● **INSTRUCTIONS TO FOLLOW**
Reproduce the text of all the data below word for word, leaving out the pictures.
───── RECORDS TO PROCESS
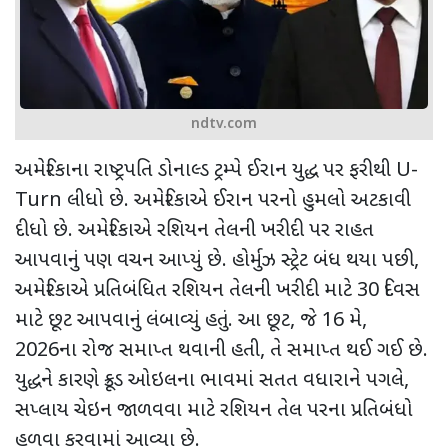
ndtv.com
અમેરિકાના રાષ્ટ્રપતિ ડોનાલ્ડ ટ્રમ્પે ઈરાન યુદ્ધ પર ફરીથી
U-
Turn
લીધો છે. અમેરિકાએ ઈરાન પરનો હુમલો અટકાવી
દીધો છે. અમેરિકાએ રશિયન તેલની ખરીદી પર રાહત
આપવાનું પણ વચન આપ્યું છે. હોર્મુઝ સ્ટ્રેટ બંધ થયા પછી
,
અમેરિકાએ પ્રતિબંધિત રશિયન તેલની ખરીદી માટે
30
દિવસ
માટે છૂટ આપવાનું લંબાવ્યું હતું. આ છૂટ
,
જે
16
મે
,
2026
ના રોજ સમાપ્ત થવાની હતી
,
તે સમાપ્ત થઈ ગઈ છે.
યુદ્ધને કારણે ક્રૂડ ઓઇલના ભાવમાં સતત વધારાને પગલે
,
સપ્લાય ચેઇન જાળવવા માટે રશિયન તેલ પરના પ્રતિબંધો
હળવા કરવામાં આવ્યા છે.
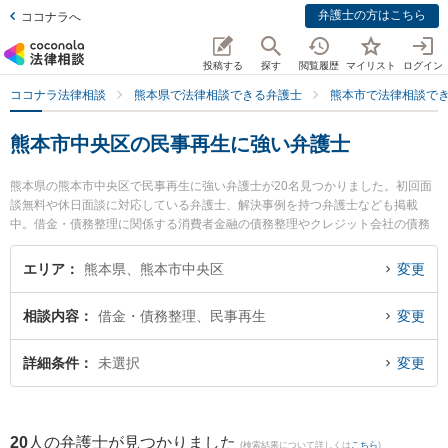
弁護士の方はこちら
ココナラへ
投稿する
探す
閲覧履歴
マイリスト
ログイン
ココナラ法律相談
熊本県で法律相談できる弁護士
熊本市で法律相談で
熊本市中央区の民事再生に強い弁護士
熊本県の熊本市中央区で民事再生に強い弁護士が20名見つかりました。初回面
談無料や休日面談に対応している弁護士、解決事例を持つ弁護士なども掲載
中。借金・債務整理に関係する消費者金融の債務整理やクレジット会社の債務
整理、リボ払いの債務整理等の細かな分野での絞り込み検索もでき便利です。
特に東京スタートアップ法律事務所 熊本支店の宮﨑 零生弁護士や銀河法律事務
エリア
熊本県、熊本市中央区
変更
所の河口 大輔弁護士、アロウズ法律事務所の川島 孝之弁護士のプロフィール情
報や弁護士費用、強みなどが注目されています。『熊本市中央区で土日や夜間
相談内容
借金・債務整理、民事再生
変更
に発生した民事再生のトラブルを今すぐに弁護士に相談したい』『民事再生の
トラブル解決の実績豊富な近くの弁護士を検索したい』『初回相談無料で民事
再生を法律相談できる熊本市中央区内の弁護士に相談予約したい』などでお困
詳細条件
未選択
変更
りの相談者さんにおすすめです。
20
人の弁護士が見つかりました
(検索結果について詳しくは
こちら
)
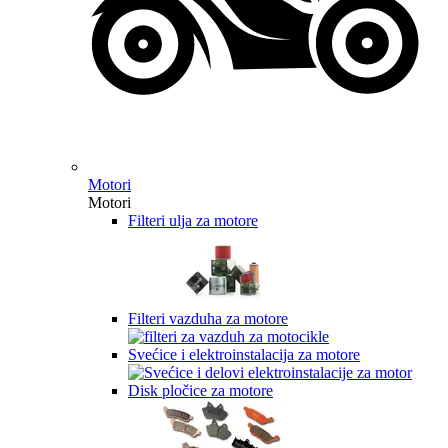
Motori
Motori
Filteri ulja za motore
Filteri vazduha za motore
Svećice i elektroinstalacija za motore
Disk pločice za motore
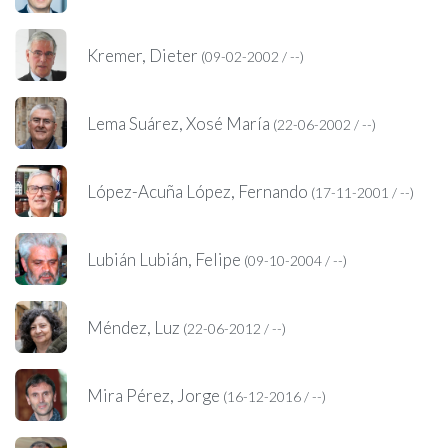
Kremer, Dieter
(09-02-2002 / --)
Lema Suárez, Xosé María
(22-06-2002 / --)
López-Acuña López, Fernando
(17-11-2001 / --)
Lubián Lubián, Felipe
(09-10-2004 / --)
Méndez, Luz
(22-06-2012 / --)
Mira Pérez, Jorge
(16-12-2016 / --)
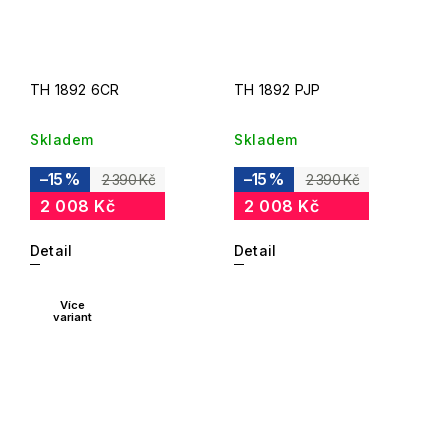
TH 1892 6CR
TH 1892 PJP
Skladem
Skladem
–15 %
–15 %
2 390 Kč
2 390 Kč
2 008 Kč
2 008 Kč
Detail
Detail
Více
variant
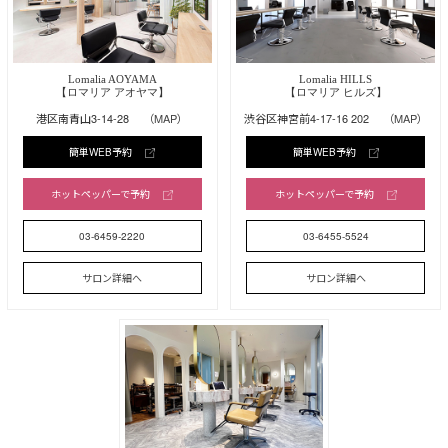
Lomalia AOYAMA
Lomalia HILLS
【ロマリア アオヤマ】
【ロマリア ヒルズ】
港区南青山3-14-28
（MAP）
渋谷区神宮前4-17-16 202
（MAP）
簡単WEB予約
簡単WEB予約
ホットペッパーで予約
ホットペッパーで予約
03-6459-2220
03-6455-5524
サロン詳細へ
サロン詳細へ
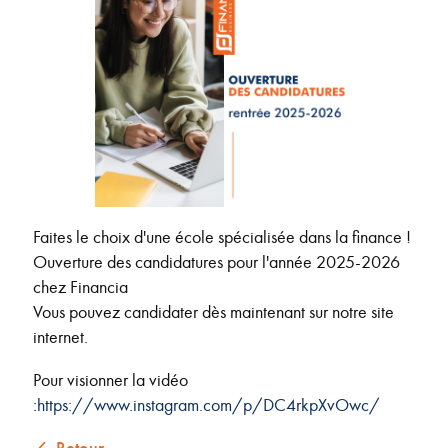
Faites le choix d'une école spécialisée dans la finance !
Ouverture des candidatures pour l'année 2025-2026
chez Financia
Vous pouvez candidater dès maintenant sur notre site
internet.
Pour visionner la vidéo
:
https://www.instagram.com/p/DC4rkpXvOwc/
Retour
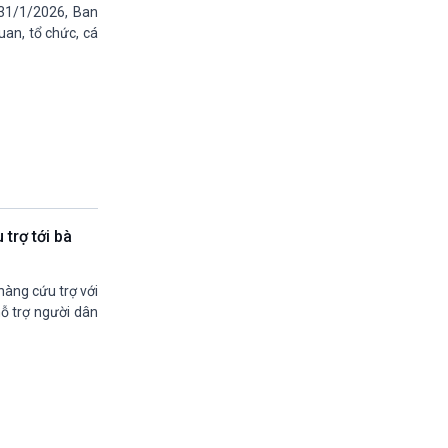
11h30-11h35
31/1/2026, Ban
Bản tin Kinh tế
uan, tổ chức, cá
11h35-11h50
Xây dựng Đảng (phát lại)
11h50-11h59
Quảng cáo
11h59-12h00
Báo giờ
12h00-12h57
Thời sự trưa (trực tiếp)
12h57-13h00
trợ tới bà
Quảng cáo
13h00-13h05
Bản tin Nông nghiệp
àng cứu trợ với
13h05-13h20
hỗ trợ người dân
Mùa vàng (phát lại)
13h20-13h25
Quảng cáo
13h25-13h40
Dòng chảy kinh tế (phát lại)
13h40-13h45
Quảng cáo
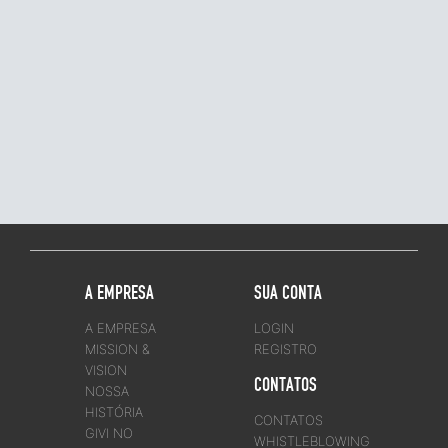
ara
A EMPRESA
SUA CONTA
A EMPRESA
LOGIN
MISSION &
REGISTRO
VISION
CONTATOS
NOSSA
HISTÓRIA
CONTATOS
GIVI NO
WHISTLEBLOWING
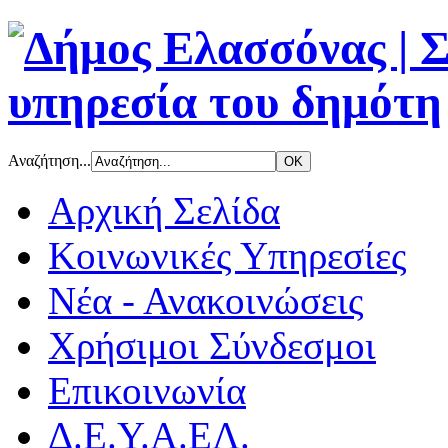
Αναζήτηση...
Αρχική Σελίδα
Κοινωνικές Υπηρεσίες
Νέα - Ανακοινώσεις
Χρήσιμοι Σύνδεσμοι
Επικοινωνία
Δ.Ε.Υ.Α.ΕΛ.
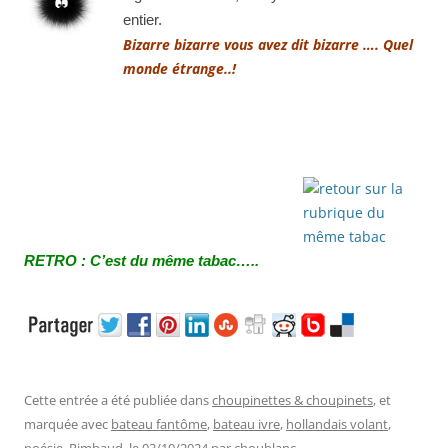
entier.
Bizarre bizarre vous avez dit bizarre …. Quel
monde étrange..!
R
ETRO : C’est du même tabac…..
Cette entrée a été publiée dans
choupinettes & choupinets
, et
marquée avec
bateau fantôme
,
bateau ivre
,
hollandais volant
,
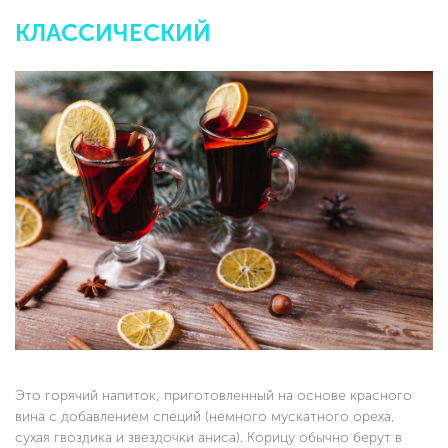
КЛАССИЧЕСКИЙ
Это горячий напиток, приготовленный на основе красного
вина с добавлением специй (немного мускатного ореха,
сухая гвоздика и звездочки аниса). Корицу обычно берут в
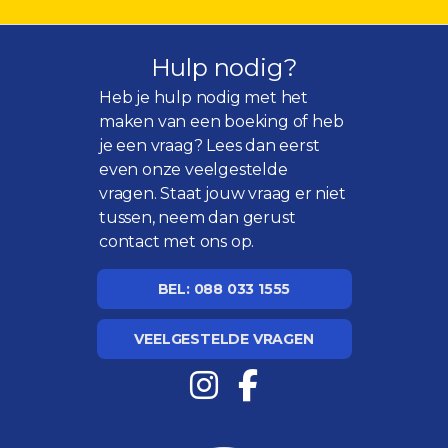
Hulp nodig?
Heb je hulp nodig met het
maken van een boeking of heb
je een vraag? Lees dan eerst
even onze
veelgestelde
vragen
. Staat jouw vraag er niet
tussen, neem dan gerust
contact met ons op.
BEL: 088 033 1555
VEELGESTELDE VRAGEN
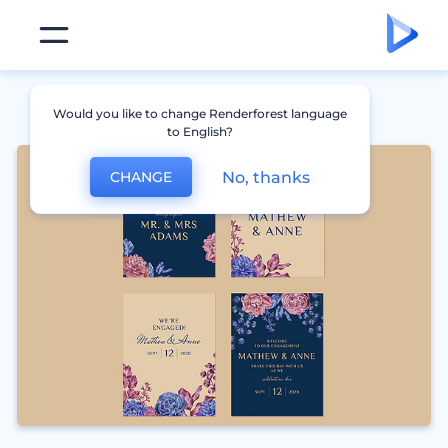
Would you like to change Renderforest language
to English?
No, thanks
CHANGE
──────────
● **TASK ANSWER**
ndtv.com
અમેરિકાના રાષ્ટ્રપતિ ડોનાલ્ડ ટ્રમ્પે ઈરાન યુદ્ધ પર ફરીથી
U-
Turn
લીધો છે. અમેરિકાએ ઈરાન પરનો હુમલો અટકાવી
દીધો છે. અમેરિકાએ રશિયન તેલની ખરીદી પર રાહત
આપવાનું પણ વચન આપ્યું છે. હોર્મુઝ સ્ટ્રેટ બંધ થયા પછી
,
અમેરિકાએ પ્રતિબંધિત રશિયન તેલની ખરીદી માટે
30
દિવસ
માટે છૂટ આપવાનું લંબાવ્યું હતું. આ છૂટ
,
જે
16
મે
,
2026
ના રોજ સમાપ્ત થવાની હતી
,
તે સમાપ્ત થઈ ગઈ છે.
યુદ્ધને કારણે ક્રૂડ ઓઇલના ભાવમાં સતત વધારાને પગલે
,
સપ્લાય ચેઇન જાળવવા માટે રશિયન તેલ પરના પ્રતિબંધો
હળવા કરવામાં આવ્યા છે.
弁護士の方はこちら
ココナラへ
投稿する
探す
閲覧履歴
マイリスト
ログイン
ココナラ法律相談
熊本県で法律相談できる弁護士
熊本市で法律相談で
熊本市中央区の民事再生に強い弁護士
熊本県の熊本市中央区で民事再生に強い弁護士が20名見つかりました。初回面
談無料や休日面談に対応している弁護士、解決事例を持つ弁護士なども掲載
中。借金・債務整理に関係する消費者金融の債務整理やクレジット会社の債務
整理、リボ払いの債務整理等の細かな分野での絞り込み検索もでき便利です。
特に東京スタートアップ法律事務所 熊本支店の宮﨑 零生弁護士や銀河法律事務
エリア
熊本県、熊本市中央区
変更
所の河口 大輔弁護士、アロウズ法律事務所の川島 孝之弁護士のプロフィール情
報や弁護士費用、強みなどが注目されています。『熊本市中央区で土日や夜間
相談内容
借金・債務整理、民事再生
変更
に発生した民事再生のトラブルを今すぐに弁護士に相談したい』『民事再生の
トラブル解決の実績豊富な近くの弁護士を検索したい』『初回相談無料で民事
再生を法律相談できる熊本市中央区内の弁護士に相談予約したい』などでお困
詳細条件
未選択
変更
りの相談者さんにおすすめです。
20
人の弁護士が見つかりました
(検索結果について詳しくは
こちら
)
Motori
Motori
Filteri ulja za motore
Filteri vazduha za motore
Svećice i elektroinstalacija za motore
Disk pločice za motore
Kremer, Dieter
(09-02-2002 / --)
Lema Suárez, Xosé María
(22-06-2002 / --)
López-Acuña López, Fernando
(17-11-2001 / --)
Lubián Lubián, Felipe
(09-10-2004 / --)
Méndez, Luz
(22-06-2012 / --)
Mira Pérez, Jorge
(16-12-2016 / --)
TH 1892 6CR
TH 1892 PJP
Skladem
Skladem
–15 %
–15 %
2 390 Kč
2 390 Kč
2 008 Kč
2 008 Kč
Detail
Detail
Více
variant
Lomalia AOYAMA
Lomalia HILLS
【ロマリア アオヤマ】
【ロマリア ヒルズ】
港区南青山3-14-28
（MAP）
渋谷区神宮前4-17-16 202
（MAP）
簡単WEB予約
簡単WEB予約
ホットペッパーで予約
ホットペッパーで予約
03-6459-2220
03-6455-5524
サロン詳細へ
サロン詳細へ
Faites le choix d'une école spécialisée dans la finance !
Ouverture des candidatures pour l'année 2025-2026
chez Financia
Vous pouvez candidater dès maintenant sur notre site
internet.
Pour visionner la vidéo
:
https://www.instagram.com/p/DC4rkpXvOwc/
Retour
11h30-11h35
31/1/2026, Ban
Bản tin Kinh tế
uan, tổ chức, cá
11h35-11h50
Xây dựng Đảng (phát lại)
11h50-11h59
Quảng cáo
11h59-12h00
Báo giờ
12h00-12h57
Thời sự trưa (trực tiếp)
12h57-13h00
trợ tới bà
Quảng cáo
13h00-13h05
Bản tin Nông nghiệp
àng cứu trợ với
13h05-13h20
hỗ trợ người dân
Mùa vàng (phát lại)
13h20-13h25
Quảng cáo
13h25-13h40
Dòng chảy kinh tế (phát lại)
13h40-13h45
Quảng cáo
ara
A EMPRESA
SUA CONTA
A EMPRESA
LOGIN
MISSION &
REGISTRO
VISION
CONTATOS
NOSSA
HISTÓRIA
CONTATOS
GIVI NO
WHISTLEBLOWING
Αναζήτηση...
Αρχική Σελίδα
Κοινωνικές Υπηρεσίες
Νέα - Ανακοινώσεις
Χρήσιμοι Σύνδεσμοι
Επικοινωνία
Δ.Ε.Υ.Α.ΕΛ.
entier.
Bizarre bizarre vous avez dit bizarre …. Quel
monde étrange..!
R
ETRO : C’est du même tabac…..
Cette entrée a été publiée dans
choupinettes & choupinets
, et
marquée avec
bateau fantôme
,
bateau ivre
,
hollandais volant
,
КЛАССИЧЕСКИЙ
Это горячий напиток, приготовленный на основе красного
вина с добавлением специй (немного мускатного ореха,
сухая гвоздика и звездочки аниса). Корицу обычно берут в
Hulp nodig?
Heb je hulp nodig met het
maken van een boeking of heb
je een vraag? Lees dan eerst
even onze
veelgestelde
vragen
. Staat jouw vraag er niet
tussen, neem dan gerust
contact met ons op.
BEL: 088 033 1555
VEELGESTELDE VRAGEN
Would you like to change Renderforest language
to English?
No, thanks
CHANGE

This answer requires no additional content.